Los autores del Centro de Derechos Constitucionales entrevistaron a 50 funcionarios del Gobierno de Estados Unidos, expertos militares y ex guardias e interrogadores, así como a 62 ex prisioneros de Guantánamo en nueve países.
Dos tercios de los ex detenidos dijeron que tuvieron problemas psicológicos y emocionales, que según los autores son consistentes con el haber sido mantenidos bajo un aislamiento extremo por períodos de tiempo prolongados.
Sólo seis tenían trabajos estables, muchos de ellos decían que los empleadores no contratan a nadie que haya estado detenido en Guantánamo.
"No importa que hayan limpiado mi nombre al liberarme. Aún tenemos este gran sombrero sobre nuestras cabezas de que somos terroristas", dijo un ex prisionero chino de religión musulmana, uno de los ocho que se asentó en Albania en el 2006.
Ese grupo aún tiene problemas para aprender albanés y ha perdido las esperanzas de volver a reunirse con sus familias, sostiene el reporte titulado "Guantánamo y sus consecuencias".
LA MITAD DE LOS REOS NO TENÍAN RELACIÓN CON EL TERRORISMO
Estados Unidos ha liberado a 520 hombres de Guantánamo desde que abrió el campo de detención para sospechosos de pertenecer a Al Qaeda y los talibanes después de los ataques del 11 de septiembre.

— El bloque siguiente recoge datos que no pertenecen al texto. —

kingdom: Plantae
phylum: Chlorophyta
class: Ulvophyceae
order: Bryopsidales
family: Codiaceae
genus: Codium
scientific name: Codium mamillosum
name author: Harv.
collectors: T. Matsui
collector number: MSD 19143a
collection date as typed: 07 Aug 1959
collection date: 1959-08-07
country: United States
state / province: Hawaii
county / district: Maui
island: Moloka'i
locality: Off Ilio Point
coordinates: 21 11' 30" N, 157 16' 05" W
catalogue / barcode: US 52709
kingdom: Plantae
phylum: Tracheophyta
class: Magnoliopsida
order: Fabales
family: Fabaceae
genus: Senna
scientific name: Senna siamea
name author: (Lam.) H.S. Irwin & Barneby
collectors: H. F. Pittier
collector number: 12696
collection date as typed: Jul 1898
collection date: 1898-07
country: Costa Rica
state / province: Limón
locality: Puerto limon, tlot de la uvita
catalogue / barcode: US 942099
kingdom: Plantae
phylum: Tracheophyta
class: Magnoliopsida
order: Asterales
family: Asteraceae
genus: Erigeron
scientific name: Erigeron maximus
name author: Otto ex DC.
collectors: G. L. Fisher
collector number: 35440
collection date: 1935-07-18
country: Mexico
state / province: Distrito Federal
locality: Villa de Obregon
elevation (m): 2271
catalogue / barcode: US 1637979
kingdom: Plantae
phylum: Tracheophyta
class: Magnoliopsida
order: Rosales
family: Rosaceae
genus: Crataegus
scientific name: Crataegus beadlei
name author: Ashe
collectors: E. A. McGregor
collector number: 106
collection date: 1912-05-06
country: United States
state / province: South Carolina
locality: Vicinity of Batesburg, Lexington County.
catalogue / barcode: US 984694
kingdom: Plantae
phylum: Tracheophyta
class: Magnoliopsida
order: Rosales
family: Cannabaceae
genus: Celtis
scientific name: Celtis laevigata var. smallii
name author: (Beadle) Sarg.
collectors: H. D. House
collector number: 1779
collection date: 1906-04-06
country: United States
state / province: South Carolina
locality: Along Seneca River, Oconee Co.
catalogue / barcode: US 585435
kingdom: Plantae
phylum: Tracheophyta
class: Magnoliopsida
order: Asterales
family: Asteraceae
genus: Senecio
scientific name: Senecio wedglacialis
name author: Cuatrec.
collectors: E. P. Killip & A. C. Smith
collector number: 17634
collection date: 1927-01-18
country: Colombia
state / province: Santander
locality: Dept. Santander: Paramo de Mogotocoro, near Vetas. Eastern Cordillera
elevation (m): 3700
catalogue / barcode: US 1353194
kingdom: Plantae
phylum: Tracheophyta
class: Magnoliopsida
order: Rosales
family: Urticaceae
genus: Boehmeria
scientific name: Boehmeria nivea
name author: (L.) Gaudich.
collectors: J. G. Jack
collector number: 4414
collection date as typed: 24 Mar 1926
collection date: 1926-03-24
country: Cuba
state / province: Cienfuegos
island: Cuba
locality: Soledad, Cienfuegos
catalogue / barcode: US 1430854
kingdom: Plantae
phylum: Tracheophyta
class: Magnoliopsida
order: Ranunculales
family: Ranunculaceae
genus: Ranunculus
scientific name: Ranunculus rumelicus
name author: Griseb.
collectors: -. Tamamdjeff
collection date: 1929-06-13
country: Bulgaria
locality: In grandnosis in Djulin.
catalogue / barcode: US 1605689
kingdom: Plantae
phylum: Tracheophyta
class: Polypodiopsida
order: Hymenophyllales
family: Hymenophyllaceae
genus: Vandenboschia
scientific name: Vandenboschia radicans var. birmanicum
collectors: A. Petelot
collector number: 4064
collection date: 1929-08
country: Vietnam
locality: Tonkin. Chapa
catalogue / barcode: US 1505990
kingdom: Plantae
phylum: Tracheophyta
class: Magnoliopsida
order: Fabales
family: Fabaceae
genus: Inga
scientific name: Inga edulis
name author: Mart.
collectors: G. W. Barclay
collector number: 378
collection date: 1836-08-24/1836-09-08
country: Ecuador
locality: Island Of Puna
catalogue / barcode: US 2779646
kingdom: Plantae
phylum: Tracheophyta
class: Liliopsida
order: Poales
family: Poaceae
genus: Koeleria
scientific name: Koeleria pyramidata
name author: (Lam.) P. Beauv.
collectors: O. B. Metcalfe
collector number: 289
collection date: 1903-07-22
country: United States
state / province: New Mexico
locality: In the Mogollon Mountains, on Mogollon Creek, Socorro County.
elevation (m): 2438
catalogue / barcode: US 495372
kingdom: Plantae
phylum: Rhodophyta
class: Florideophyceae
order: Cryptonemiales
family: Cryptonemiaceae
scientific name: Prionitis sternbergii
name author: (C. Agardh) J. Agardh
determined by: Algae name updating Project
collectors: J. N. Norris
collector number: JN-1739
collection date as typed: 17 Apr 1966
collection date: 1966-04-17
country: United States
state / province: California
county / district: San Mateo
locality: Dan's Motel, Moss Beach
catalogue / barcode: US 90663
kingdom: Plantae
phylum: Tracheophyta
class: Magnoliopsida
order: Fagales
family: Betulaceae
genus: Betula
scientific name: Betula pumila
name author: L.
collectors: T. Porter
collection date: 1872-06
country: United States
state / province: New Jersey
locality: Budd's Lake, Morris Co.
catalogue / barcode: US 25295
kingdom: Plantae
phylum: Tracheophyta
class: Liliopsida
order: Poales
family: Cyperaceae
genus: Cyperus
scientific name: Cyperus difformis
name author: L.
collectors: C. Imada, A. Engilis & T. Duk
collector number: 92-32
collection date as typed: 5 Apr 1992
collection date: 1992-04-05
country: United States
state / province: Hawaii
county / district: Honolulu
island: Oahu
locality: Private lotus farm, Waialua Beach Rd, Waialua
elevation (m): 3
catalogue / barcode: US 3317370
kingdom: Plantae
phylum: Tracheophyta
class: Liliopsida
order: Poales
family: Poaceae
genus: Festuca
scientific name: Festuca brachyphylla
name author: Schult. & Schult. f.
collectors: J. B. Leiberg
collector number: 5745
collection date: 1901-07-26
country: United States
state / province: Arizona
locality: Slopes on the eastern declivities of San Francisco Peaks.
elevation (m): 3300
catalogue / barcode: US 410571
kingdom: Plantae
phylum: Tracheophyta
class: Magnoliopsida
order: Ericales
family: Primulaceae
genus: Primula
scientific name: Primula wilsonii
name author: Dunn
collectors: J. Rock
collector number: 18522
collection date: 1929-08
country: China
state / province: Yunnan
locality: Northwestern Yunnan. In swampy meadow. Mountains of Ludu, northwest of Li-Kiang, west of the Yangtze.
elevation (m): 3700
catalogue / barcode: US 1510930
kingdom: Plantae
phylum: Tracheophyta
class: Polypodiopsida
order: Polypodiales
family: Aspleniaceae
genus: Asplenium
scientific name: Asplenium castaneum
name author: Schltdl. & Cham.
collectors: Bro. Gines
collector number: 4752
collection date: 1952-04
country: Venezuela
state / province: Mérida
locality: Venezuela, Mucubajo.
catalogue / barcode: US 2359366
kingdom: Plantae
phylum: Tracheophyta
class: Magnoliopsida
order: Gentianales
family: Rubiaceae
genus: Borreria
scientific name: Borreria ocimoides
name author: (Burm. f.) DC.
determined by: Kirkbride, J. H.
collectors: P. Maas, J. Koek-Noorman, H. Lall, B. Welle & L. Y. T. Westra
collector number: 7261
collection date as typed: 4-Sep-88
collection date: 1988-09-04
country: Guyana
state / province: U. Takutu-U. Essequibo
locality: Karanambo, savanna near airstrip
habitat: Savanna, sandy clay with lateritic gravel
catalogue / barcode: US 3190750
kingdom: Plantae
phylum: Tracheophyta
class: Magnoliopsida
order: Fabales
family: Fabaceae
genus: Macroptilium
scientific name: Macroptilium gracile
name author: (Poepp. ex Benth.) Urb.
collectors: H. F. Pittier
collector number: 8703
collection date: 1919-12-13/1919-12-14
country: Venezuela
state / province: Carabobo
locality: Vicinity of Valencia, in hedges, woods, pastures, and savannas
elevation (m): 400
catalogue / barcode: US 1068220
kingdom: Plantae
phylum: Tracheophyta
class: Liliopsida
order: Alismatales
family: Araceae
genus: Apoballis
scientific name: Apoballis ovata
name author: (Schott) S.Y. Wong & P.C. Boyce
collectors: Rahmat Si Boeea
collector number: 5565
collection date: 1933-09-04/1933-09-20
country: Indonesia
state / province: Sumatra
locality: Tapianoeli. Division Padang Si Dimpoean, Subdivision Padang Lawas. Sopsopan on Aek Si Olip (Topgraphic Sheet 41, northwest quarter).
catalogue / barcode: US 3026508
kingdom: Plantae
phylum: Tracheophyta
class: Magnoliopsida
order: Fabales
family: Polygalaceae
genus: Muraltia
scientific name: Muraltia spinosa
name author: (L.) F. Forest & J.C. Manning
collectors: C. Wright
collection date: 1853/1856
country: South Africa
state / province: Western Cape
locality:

Washington no ha reconocido públicamente que algunos fueron detenidos por error, aunque reportes de inteligencia y un ex comandante del campo han dicho que, desde septiembre del 2002, un tercio o la mitad de los 600 reos en el lugar no tenían relación con el terrorismo, sostiene el reporte.
Los prisioneros más prominentes que están acusados de conspirar para realizar los ataques del 11 de septiembre, los atentados con bomba en clubes nocturnos de Bali y otros contra las embajadas de Estados Unidos en Africa no fueron llevados a Guantánamo hasta el 2006, cuando fueron transferidos desde prisiones secretas de la CIA.
Muchos de los ex prisioneros dijeron que habían perdido sus hogares y negocios, o que sus familias se habían endeudado durante su ausencia debido a que no tenían a nadie para apoyarlos.
Uno regresó para descubrir que su esposa se había divorciado y se había vuelto a casar, otro supo que su padre fue asesinado y que su esposa huyó junto a sus hijos a un lugar desconocido.
"Dos afganos dijeron que los rumores de abusos sexuales en Guantánamo los habían estigmatizado y les hacía difícil encontrar una pareja para casarse. Uno de ellos fue acusado de ser espía de Estados Unidos y como resultado temía que los talibanes lo ataquen", sostiene el reporte.